According to a new Cowen & Co. survey of U.S. consumers, subscription-video service Netflix is now the top choice for watching entertainment content on TV. In response to the question, “Which platforms do you use most often to view video content on TV?” — 27 percent of the 2,500 respondents said they prefer Netflix, while 20 percent opt for basic cable, 18 percent for broadcast television, and 11 percent for YouTube. Meanwhile, Netflix is reportedly testing a new Ultra tier that would allow simultaneous streaming of Ultra HD video and audio across four devices.
The study indicates that the Netflix lead is even more significant among consumers 18-34 years of age. Nearly 40 percent of millennials choose Netflix for watching video content on their television sets.
“Among Americans who subscribe to traditional pay-TV service (i.e., excluding cord-cutters and cord-nevers), basic cable came out on top as the top choice for TV viewing,” reports Variety. “Still, Netflix was a very close second: For those who subscribe to a traditional TV package, basic cable was the top response (26 percent), followed by Netflix (24 percent) and broadcast TV (19 percent).”
Cowen & Co. estimates that Netflix is expected to spend $13 billion on content this this year. “In the second quarter of 2018,” notes Variety, “Netflix released around 452 hours of U.S. original programming, up 51 percent year-over-year but actually slightly under the company’s record output of 483 hours in Q1 2018.”
Netflix could also launch a new tier of service named Ultra. The company is reportedly testing the option of delivering Ultra HD video and audio to four devices simultaneously.

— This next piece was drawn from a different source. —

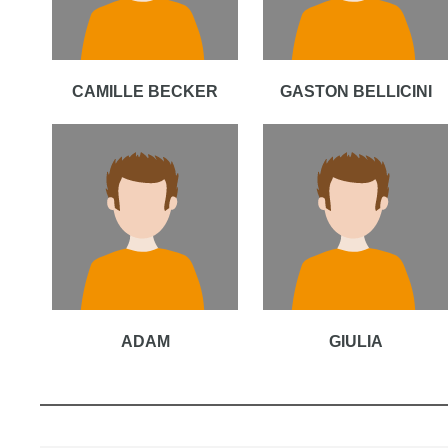
CAMILLE BECKER
GASTON BELLICINI
ADAM
GIULIA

According to CNET, “Netflix currently has three subscription plans: $7.99 Basic, $10.99 Standard and $13.99 Premium. Basic allows users to watch Netflix on one screen at a time; Standard allows viewing on two screens; and Premium allows four screens. Screens can be TVs, laptops, tablets or smartphones.”
“We continuously test new things at Netflix and these tests typically vary in length of time,” said Netflix spokesperson Smita Saran via email. “In this case, we are testing slightly different price points and features to better understand how consumers value Netflix.”